**Recorded information:**
• • • • •

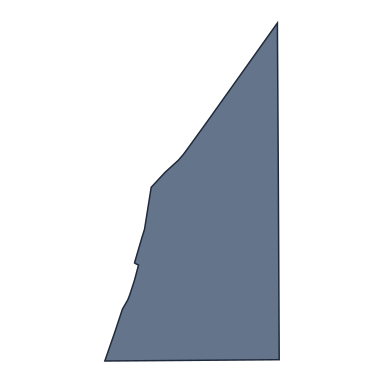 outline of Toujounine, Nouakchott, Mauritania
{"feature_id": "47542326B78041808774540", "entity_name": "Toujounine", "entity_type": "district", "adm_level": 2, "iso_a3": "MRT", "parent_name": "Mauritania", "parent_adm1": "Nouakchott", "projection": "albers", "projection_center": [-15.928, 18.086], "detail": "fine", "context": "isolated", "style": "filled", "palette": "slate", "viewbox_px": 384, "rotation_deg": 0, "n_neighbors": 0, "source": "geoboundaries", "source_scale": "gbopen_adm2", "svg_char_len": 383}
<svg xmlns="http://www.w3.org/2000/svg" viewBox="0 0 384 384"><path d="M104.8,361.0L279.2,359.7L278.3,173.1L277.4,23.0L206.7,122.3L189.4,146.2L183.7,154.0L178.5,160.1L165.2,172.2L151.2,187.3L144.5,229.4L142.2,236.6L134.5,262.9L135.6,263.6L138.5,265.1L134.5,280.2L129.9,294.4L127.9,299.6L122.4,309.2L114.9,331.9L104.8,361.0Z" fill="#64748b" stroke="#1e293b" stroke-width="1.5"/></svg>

• • • • •

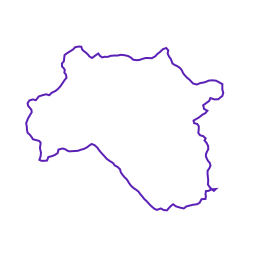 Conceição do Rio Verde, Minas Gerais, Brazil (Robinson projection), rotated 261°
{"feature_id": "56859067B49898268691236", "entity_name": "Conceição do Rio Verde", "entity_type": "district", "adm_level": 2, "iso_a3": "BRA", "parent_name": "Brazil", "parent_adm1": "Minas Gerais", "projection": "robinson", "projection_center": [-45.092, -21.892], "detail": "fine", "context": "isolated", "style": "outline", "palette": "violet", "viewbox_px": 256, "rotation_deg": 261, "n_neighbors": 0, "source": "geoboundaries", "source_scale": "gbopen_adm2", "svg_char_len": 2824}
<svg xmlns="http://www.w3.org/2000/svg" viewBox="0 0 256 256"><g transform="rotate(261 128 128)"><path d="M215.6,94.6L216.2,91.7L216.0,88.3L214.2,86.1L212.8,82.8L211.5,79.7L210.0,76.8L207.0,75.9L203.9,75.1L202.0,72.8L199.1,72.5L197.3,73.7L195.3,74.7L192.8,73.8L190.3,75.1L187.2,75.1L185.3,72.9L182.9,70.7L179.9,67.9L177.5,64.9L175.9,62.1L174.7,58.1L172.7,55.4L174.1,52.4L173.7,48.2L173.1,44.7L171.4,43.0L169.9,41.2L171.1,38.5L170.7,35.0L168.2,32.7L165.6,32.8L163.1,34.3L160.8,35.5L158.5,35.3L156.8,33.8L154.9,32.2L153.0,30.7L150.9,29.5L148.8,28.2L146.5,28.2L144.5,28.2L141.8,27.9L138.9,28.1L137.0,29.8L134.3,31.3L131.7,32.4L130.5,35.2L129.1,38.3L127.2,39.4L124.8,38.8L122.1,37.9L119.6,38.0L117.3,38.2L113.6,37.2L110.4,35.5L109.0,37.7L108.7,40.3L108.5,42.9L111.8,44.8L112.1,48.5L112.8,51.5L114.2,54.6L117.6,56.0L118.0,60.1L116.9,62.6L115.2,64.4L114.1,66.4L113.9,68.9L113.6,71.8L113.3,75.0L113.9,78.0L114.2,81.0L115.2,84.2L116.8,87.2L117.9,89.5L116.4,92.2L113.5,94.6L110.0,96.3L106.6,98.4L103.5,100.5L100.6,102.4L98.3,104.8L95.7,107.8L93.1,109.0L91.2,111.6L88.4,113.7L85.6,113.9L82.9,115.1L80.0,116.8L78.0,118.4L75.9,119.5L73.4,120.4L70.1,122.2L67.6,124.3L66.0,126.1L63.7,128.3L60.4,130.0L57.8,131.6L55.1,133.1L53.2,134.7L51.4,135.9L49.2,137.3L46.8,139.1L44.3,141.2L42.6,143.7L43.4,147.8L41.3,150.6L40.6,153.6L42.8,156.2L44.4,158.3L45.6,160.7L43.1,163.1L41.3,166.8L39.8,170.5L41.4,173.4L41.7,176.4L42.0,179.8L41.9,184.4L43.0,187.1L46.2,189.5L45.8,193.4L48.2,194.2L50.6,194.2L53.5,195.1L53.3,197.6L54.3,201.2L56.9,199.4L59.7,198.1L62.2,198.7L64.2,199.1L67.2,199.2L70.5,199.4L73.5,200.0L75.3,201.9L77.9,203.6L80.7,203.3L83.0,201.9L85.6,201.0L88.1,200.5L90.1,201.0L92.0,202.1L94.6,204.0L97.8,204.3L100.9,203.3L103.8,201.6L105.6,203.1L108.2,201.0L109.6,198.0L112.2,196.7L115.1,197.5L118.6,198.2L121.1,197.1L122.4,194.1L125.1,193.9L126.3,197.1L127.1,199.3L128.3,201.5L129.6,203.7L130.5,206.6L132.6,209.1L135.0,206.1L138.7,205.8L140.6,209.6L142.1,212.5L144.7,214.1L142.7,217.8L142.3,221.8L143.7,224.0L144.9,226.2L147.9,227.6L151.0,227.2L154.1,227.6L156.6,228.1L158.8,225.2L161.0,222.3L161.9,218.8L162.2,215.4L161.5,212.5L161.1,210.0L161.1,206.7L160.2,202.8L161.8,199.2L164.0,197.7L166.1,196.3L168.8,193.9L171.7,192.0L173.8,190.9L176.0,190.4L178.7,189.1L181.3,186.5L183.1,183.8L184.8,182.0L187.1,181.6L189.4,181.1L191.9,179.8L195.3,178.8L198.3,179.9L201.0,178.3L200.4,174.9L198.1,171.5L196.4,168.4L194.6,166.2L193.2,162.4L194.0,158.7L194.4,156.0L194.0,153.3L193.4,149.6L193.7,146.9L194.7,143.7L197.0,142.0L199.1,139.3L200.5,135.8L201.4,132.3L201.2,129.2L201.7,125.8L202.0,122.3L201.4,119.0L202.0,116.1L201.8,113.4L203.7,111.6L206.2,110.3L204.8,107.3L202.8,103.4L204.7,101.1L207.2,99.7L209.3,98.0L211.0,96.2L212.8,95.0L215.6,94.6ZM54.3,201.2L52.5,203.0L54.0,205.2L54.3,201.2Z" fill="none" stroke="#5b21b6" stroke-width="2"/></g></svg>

• • • • •

Count the lines above that contain the string "style". Reply with the number alone.

2